START Supplied data
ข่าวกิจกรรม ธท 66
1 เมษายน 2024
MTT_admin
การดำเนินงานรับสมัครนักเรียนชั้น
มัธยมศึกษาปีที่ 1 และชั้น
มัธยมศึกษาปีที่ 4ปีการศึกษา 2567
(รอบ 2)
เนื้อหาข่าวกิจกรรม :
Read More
END Supplied data
- _Work to be completed_
From the records above, copy every line that includes the word "กษาป".

- _Solution to the exercise_
มัธยมศึกษาปีที่ 1 และชั้น
มัธยมศึกษาปีที่ 4ปีการศึกษา 2567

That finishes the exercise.